When you write procedures, do you offer your readers more than one way to complete a task? Some writers go to pains to explain one procedure and then offer alternatives. For example:
1. Click the Select button.
From the Options menu, click Select.
From the Actions section, click Select.
This approach is pretty common and is consistent with the North American belief that choice is empowering and provides greater satisfaction.
Author Barry Schwartz disagrees. In his book the Paradox of Choice, he contends that too much choice can make decision-making a challenge. In the long-term, he argues that this leads to decision-making paralysis, anxiety, and stress. He even suggests that too many choices in one’s life can lead to clinical depression.
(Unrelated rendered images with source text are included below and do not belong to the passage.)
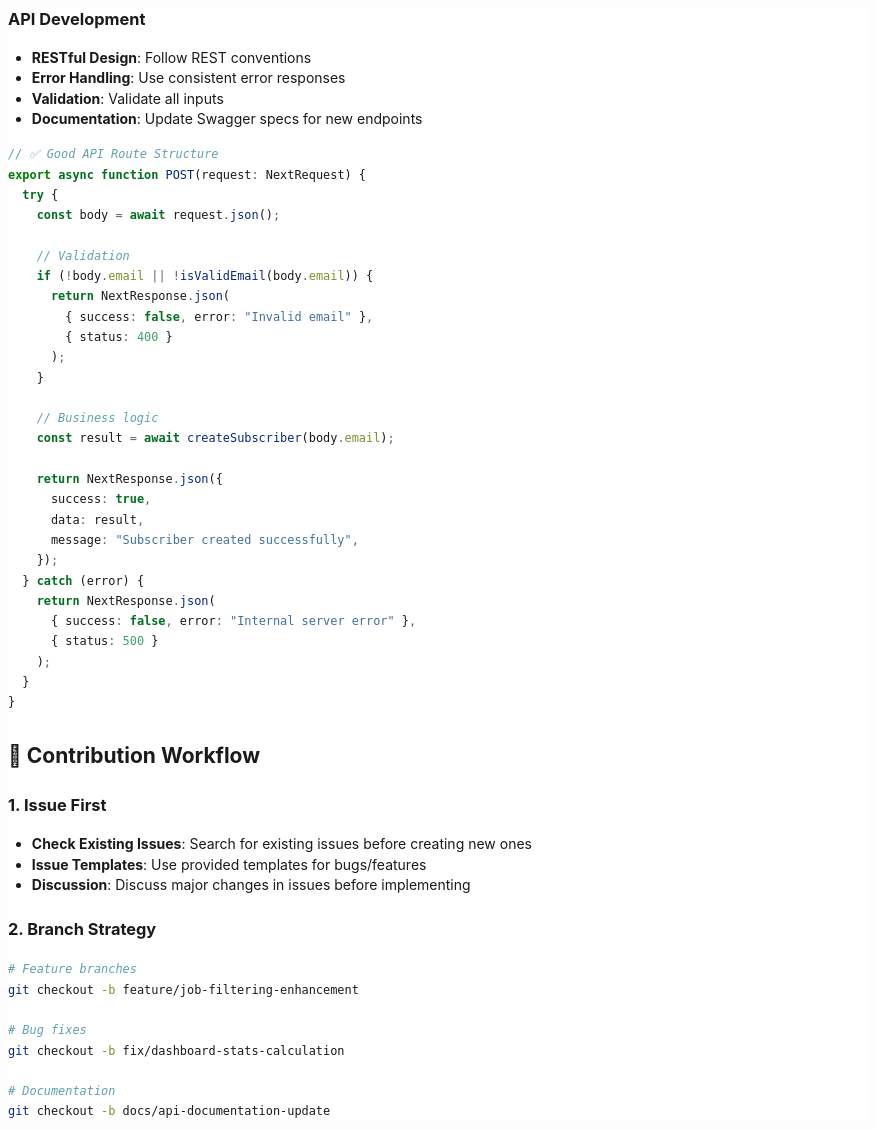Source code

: ### API Development

- **RESTful Design**: Follow REST conventions
- **Error Handling**: Use consistent error responses
- **Validation**: Validate all inputs
- **Documentation**: Update Swagger specs for new endpoints

```typescript
// ✅ Good API Route Structure
export async function POST(request: NextRequest) {
  try {
    const body = await request.json();

    // Validation
    if (!body.email || !isValidEmail(body.email)) {
      return NextResponse.json(
        { success: false, error: "Invalid email" },
        { status: 400 }
      );
    }

    // Business logic
    const result = await createSubscriber(body.email);

    return NextResponse.json({
      success: true,
      data: result,
      message: "Subscriber created successfully",
    });
  } catch (error) {
    return NextResponse.json(
      { success: false, error: "Internal server error" },
      { status: 500 }
    );
  }
}
```

## 🔄 Contribution Workflow

### 1. Issue First

- **Check Existing Issues**: Search for existing issues before creating new ones
- **Issue Templates**: Use provided templates for bugs/features
- **Discussion**: Discuss major changes in issues before implementing

### 2. Branch Strategy

```bash
# Feature branches
git checkout -b feature/job-filtering-enhancement

# Bug fixes
git checkout -b fix/dashboard-stats-calculation

# Documentation
git checkout -b docs/api-documentation-update
```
In just one example in the book, Schwartz documents the bewildering options that he faced when visiting his local supermarket:
- Eighty varieties of pain relievers
- One hundred and sixteen types of skin cream
- Three hundred and sixty types of conditioners, shampoos, gels, and mousse.
- Ninety types of cold remedies and decongestants
- Ninety-five snack options
- Sixty-five box drinks
- And so on…
Schwartz points out that several studies have concluded that people are less satisfied when faced with a large array of choices. Fewer options may actually make one’s life easier.
In keeping with this research, as technical writers, perhaps we should also streamline the number of choices we offer our users. It makes our lives easier and our readers could very well prefer the simpler, more streamlined approach.